39. In such circumstances, the Court considers that the first applicant has lost his victim status in respect of the complaint under Article 1 of Protocol No. 1 to the Convention brought before the constitutional jurisdictions and subsequently before this Court concerning the period until 5 April 2018.
40. The complaint under Article 1 of Protocol No. 1 is therefore incompatible ratione personae with the provisions of the Convention within the meaning of Article 35 § 3 (a) and must be declared inadmissible in accordance with Article 35 § 4 of the Convention.
41. The applicant also complained separately about the 2018 amendments (in the application form) and the 2021 amendments (in subsequent correspondence updating the Court about the RRB proceedings) He argued that the latter did not envisage a remedy in relation to past losses. The Court understands this argument to refer to the losses incurred in the period after the Constitutional Court judgment, until the decision of the RRB. However, as noted above, the applicant has not appealed the RRB decision, nor challenged its outcome before the constitutional jurisdictions. The Court is mindful that in this situation the applicants have to suffer the piecemeal approach by the State who has been reluctant to resolve issues which the Court found to be in breach of the Convention more than a decade ago (see, mutatis mutandis , Cauchi , cited above, § 96). However, it reiterates that when there is an effective remedy, the Court should not take on the role of Contracting States, whose responsibility it is to ensure that the fundamental rights and freedoms enshrined therein are respected and protected on a domestic level (ibid., and the case-law cited therein).
42. It follows that this complaint is inadmissible for non ‑ exhaustion of domestic remedies, pursuant to Article 35 §§ 1 and 4 of the Convention.
43. The Court reiterates that Article 13 does not apply in the absence of an arguable claim (see Maurice v. France [GC], no. 11810/03, § 106, ECHR 2005 ‑ IX, and N.D. and N.T. v. Spain [GC], nos. 8675/15 and 8697/15, § 240, 13 February 2020 ).
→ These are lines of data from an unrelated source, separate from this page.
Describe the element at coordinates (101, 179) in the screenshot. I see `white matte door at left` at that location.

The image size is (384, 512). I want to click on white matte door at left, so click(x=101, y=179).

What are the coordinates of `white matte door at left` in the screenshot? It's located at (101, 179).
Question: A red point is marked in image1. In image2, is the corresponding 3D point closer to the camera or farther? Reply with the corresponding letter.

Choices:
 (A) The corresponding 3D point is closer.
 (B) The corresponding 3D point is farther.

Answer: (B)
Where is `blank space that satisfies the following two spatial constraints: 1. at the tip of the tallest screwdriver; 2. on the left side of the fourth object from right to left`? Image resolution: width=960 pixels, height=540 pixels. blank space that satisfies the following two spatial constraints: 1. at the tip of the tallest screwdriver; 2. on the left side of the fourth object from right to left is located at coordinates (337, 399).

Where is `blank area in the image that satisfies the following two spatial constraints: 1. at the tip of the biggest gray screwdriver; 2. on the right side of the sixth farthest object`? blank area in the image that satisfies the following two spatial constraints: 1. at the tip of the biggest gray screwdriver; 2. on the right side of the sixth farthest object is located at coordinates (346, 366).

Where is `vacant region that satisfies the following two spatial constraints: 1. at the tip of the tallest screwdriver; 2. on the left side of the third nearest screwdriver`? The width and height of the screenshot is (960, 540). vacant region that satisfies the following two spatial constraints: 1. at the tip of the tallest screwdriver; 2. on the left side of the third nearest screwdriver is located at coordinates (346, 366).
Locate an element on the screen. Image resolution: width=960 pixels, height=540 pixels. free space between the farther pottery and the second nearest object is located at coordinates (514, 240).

Bearing in mind the considerations made above, it concludes that in the specific circumstances of this case, the complaint under Article 13 is manifestly ill-founded and must be rejected pursuant to Article 35 §§ 3 (a) and 4 of the Convention.
For these reasons, the Court, unanimously,
Declares the application inadmissible.
Done in English and notified in writing on 15 June 2023.